Ordination is an authorizing act of the church. By means of ordination the church officially approves you as a minister. The ordination service itself bears witness to the church universal and to the world at large that you are truly a man or woman of God, that you have the gifts and graces for public ministry, that you have a thirst for knowledge, especially for the Word of God, and that you can clearly communicate the sound doctrine of the gospel.
Ordination is also a confirming act of the church. But before the public service of ordination, the church is at work evaluating you and your potential for ministry. The local church and the District Ministerial Credentials Board will observe you closely to determine if they will recommend you to the District Assembly for ordination.

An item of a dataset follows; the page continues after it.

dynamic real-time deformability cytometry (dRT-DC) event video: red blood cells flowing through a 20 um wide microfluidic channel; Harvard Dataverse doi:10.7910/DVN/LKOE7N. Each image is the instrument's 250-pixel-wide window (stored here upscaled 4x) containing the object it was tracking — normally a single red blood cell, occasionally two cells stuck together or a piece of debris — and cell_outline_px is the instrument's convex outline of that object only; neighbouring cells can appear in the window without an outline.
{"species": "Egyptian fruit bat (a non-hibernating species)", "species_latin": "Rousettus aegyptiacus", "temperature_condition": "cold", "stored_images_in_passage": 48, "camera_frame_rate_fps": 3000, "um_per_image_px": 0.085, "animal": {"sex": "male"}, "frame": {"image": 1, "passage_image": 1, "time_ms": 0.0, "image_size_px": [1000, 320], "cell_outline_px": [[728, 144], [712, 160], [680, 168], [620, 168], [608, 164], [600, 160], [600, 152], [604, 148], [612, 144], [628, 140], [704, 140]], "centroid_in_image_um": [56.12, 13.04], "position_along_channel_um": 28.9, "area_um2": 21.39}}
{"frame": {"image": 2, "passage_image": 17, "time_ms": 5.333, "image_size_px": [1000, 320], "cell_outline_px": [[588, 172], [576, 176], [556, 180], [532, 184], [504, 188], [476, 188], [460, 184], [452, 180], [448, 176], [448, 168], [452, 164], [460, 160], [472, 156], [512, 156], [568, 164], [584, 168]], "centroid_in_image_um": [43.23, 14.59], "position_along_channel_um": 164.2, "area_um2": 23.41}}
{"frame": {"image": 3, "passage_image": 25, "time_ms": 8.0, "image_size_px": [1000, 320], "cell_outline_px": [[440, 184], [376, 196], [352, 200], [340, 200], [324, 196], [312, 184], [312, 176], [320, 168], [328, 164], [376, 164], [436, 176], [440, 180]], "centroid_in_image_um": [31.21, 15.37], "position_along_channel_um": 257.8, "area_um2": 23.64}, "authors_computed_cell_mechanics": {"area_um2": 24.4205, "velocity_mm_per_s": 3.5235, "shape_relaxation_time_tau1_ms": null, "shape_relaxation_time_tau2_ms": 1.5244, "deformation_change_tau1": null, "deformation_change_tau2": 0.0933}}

Ordination is a spiritual and theological act of the church. It is more than receiving a certification to minister. It is more than passing qualifying exams of your profession. It is the church’s acknowledgment that God calls and gifts certain men and women for ministerial leadership in the church. Because scripture teaches that in Christ there is neither slave nor free, Jew nor Greek, male nor female, but all are one in Christ, the Church of the Nazarene ordains persons regardless of their economic status, their nationality or race, or their gender. The issue in ordination is the testimony of a call from God, completing minimum educational preparation for and experience in ministry, and the demonstration in the life of the church of the gifts and graces for ministerial leadership.
What are elders and deacons?
In the Church of the Nazarene two categories of ordination are recognized—elder and deacon. Elders are ministers, called of God to full-time preaching ministry.

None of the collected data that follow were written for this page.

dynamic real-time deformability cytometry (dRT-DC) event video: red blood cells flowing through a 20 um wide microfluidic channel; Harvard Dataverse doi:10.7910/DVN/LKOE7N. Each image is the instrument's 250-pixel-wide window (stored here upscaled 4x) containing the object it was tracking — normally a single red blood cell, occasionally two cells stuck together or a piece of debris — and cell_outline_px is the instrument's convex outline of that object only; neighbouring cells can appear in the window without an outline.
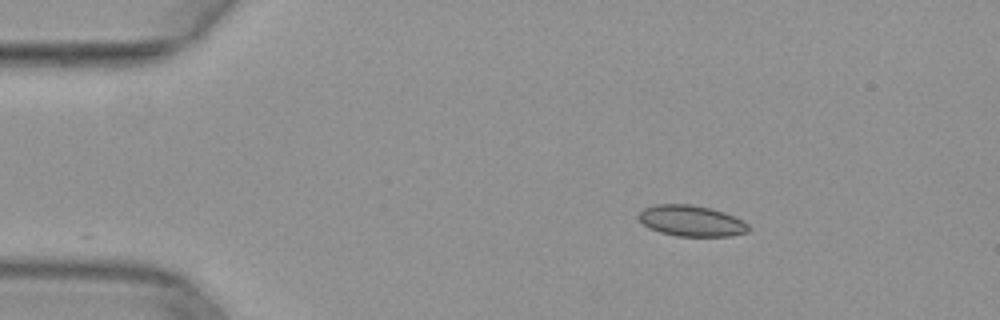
{"species": "common noctule bat (a hibernating species)", "species_latin": "Nyctalus noctula", "temperature_condition": "warm", "stored_images_in_passage": 8, "camera_frame_rate_fps": 3000, "um_per_image_px": 0.085, "animal": {"sex": "female", "body_mass_g": 29.2, "forearm_length_mm": 56.3}, "frame": {"image": 1, "passage_image": 1, "time_ms": 0.0, "image_size_px": [1000, 320], "cell_outline_px": [[752, 228], [748, 232], [732, 236], [676, 236], [660, 232], [648, 228], [636, 216], [644, 208], [656, 204], [692, 204], [712, 208], [724, 212], [748, 224]], "centroid_in_image_um": [58.76, 18.77], "position_along_channel_um": 26.2, "area_um2": 19.94}}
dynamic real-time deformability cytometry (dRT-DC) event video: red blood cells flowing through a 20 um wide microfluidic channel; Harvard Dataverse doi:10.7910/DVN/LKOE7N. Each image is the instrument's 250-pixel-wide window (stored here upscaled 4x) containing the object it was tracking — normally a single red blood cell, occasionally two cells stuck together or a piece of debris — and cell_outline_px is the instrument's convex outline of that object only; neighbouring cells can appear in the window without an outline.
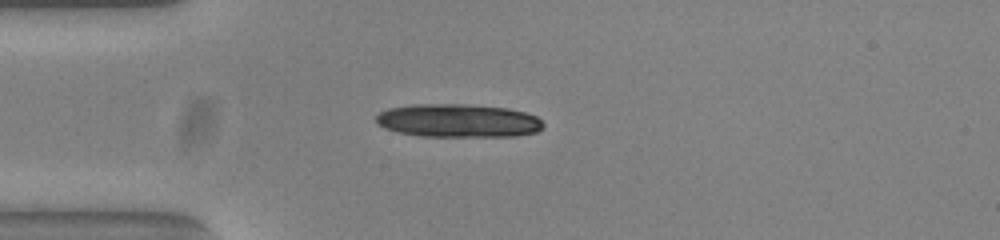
{"species": "common noctule bat (a hibernating species)", "species_latin": "Nyctalus noctula", "temperature_condition": "warm", "stored_images_in_passage": 40, "camera_frame_rate_fps": 3000, "um_per_image_px": 0.085, "animal": {"sex": "female", "body_mass_g": 23.0, "forearm_length_mm": 53.4}, "frame": {"image": 1, "passage_image": 1, "time_ms": 0.0, "image_size_px": [1000, 240], "cell_outline_px": [[544, 128], [536, 132], [516, 136], [420, 136], [400, 132], [384, 128], [376, 120], [376, 116], [380, 112], [388, 108], [412, 104], [468, 104], [508, 108], [524, 112], [536, 116], [544, 124]], "centroid_in_image_um": [38.97, 10.25], "position_along_channel_um": 46.0, "area_um2": 32.48}}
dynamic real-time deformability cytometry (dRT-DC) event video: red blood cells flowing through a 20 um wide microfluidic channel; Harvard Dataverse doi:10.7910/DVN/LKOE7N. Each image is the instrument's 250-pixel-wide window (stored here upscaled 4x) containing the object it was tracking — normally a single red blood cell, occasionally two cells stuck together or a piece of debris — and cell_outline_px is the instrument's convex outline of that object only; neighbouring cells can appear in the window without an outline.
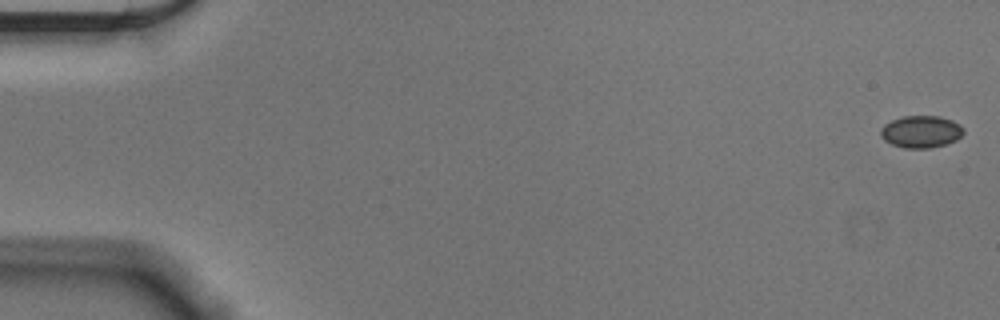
{"species": "Egyptian fruit bat (a non-hibernating species)", "species_latin": "Rousettus aegyptiacus", "temperature_condition": "cold", "stored_images_in_passage": 56, "camera_frame_rate_fps": 3000, "um_per_image_px": 0.085, "animal": {"sex": "male"}, "frame": {"image": 1, "passage_image": 1, "time_ms": 0.0, "image_size_px": [1000, 320], "cell_outline_px": [[964, 132], [956, 140], [944, 144], [928, 148], [904, 148], [892, 144], [884, 140], [880, 136], [880, 128], [884, 124], [892, 120], [904, 116], [940, 116], [952, 120], [960, 124], [964, 128]], "centroid_in_image_um": [78.27, 11.18], "position_along_channel_um": 6.7, "area_um2": 15.55}}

The order of deacon is reserved for those with a call to a lifetime of ministry. Deacons may preach from time to time but are not called to a full-time preaching ministry. The following descriptions are not exhaustive; God may be calling you to these or other types of ministry.

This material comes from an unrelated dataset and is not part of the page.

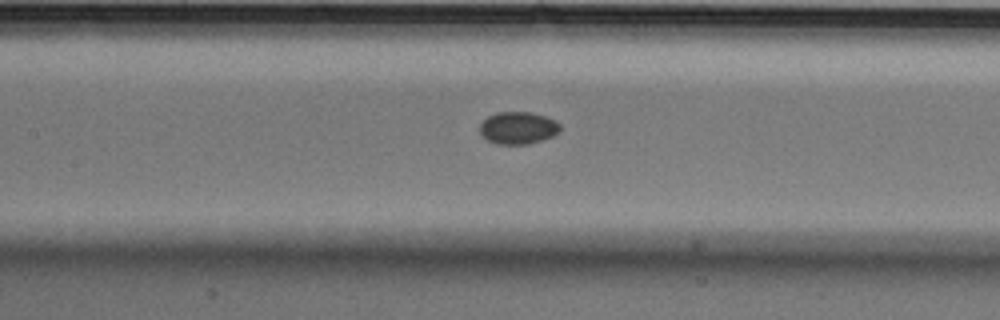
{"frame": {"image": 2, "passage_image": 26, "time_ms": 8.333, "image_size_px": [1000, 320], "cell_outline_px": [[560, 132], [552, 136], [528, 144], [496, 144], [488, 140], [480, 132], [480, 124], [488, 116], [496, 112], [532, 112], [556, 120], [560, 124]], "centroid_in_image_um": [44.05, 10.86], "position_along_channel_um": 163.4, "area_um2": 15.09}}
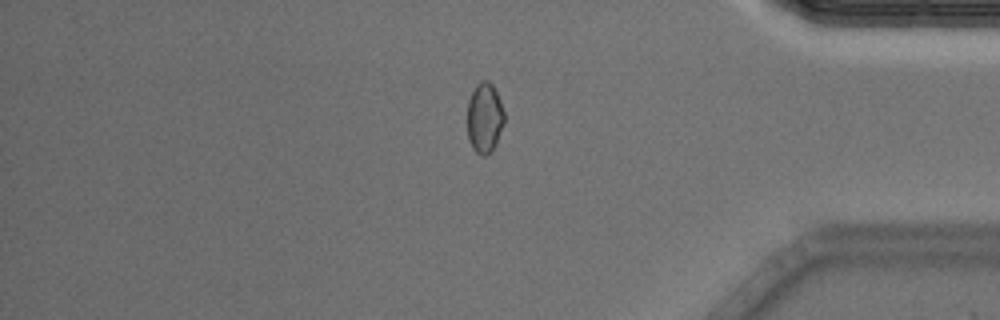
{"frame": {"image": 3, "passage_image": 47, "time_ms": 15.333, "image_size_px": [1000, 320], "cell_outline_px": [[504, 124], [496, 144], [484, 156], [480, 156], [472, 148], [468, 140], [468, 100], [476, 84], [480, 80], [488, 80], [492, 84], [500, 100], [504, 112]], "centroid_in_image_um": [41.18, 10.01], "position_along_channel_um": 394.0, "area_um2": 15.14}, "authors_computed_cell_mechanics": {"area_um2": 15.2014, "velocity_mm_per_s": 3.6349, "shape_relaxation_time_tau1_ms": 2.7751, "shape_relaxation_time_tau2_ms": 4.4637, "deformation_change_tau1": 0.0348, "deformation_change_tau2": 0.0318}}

Pastoral Ministry: proclaiming the Word of God, teaching, counseling, and creating centers of compassion as an administrator, friend, guide, and co-laborer within a community of believers
Children and Youth Ministry: shaping tomorrow’s world by helping children and teens make the right choices, in an era full of dissolving families and relaxed moral attitudes
Campus Ministry: guiding students from secular and denominational schools through the big decisions of life directly affecting their entire future
Compassionate Ministry: addressing some of society’s most critical problems: hunger, homelessness, unemployment, at-risk children and youth, and AIDS, through Compassionate Ministry Centers, Good Samaritan Churches, and Nazarene Disaster Response
Chaplaincy: serving others through the role of chaplain in corporate businesses, the armed forces, jails, prisons, hospitals, and other institutions
Christian Counseling: providing competent guidance to those struggling with stress and instability to the point of complete physical, mental, and/or spiritual collapse
Christian Education: planning, organizing, and administering an effective local church education ministry; writing, planning, and organizing denominational education programs; teaching and administrating at various colleges and seminaries around the world
Communications: creative minds and skilled hands transforming sophisticated hardware into meaningful tools for ministry and communicating the gospel locally and globally
Evangelism: spontaneous birthing of spiritual movements that extend the Kingdom of God; starting new churches as the most effective means of evangelism today; personally sharing the life-changing message of Christ with an unsaved friend
Missions: representing the Church of the Nazarene in world areas, in assignments ranging from medicine, education, and agriculture to pastoral ministry and administration.
Do I need to be ordained?
Ordination is not required for ministry in the Church of the Nazarene, although all ministers must complete the educational requirements of the course of study to receive a district ministerial license.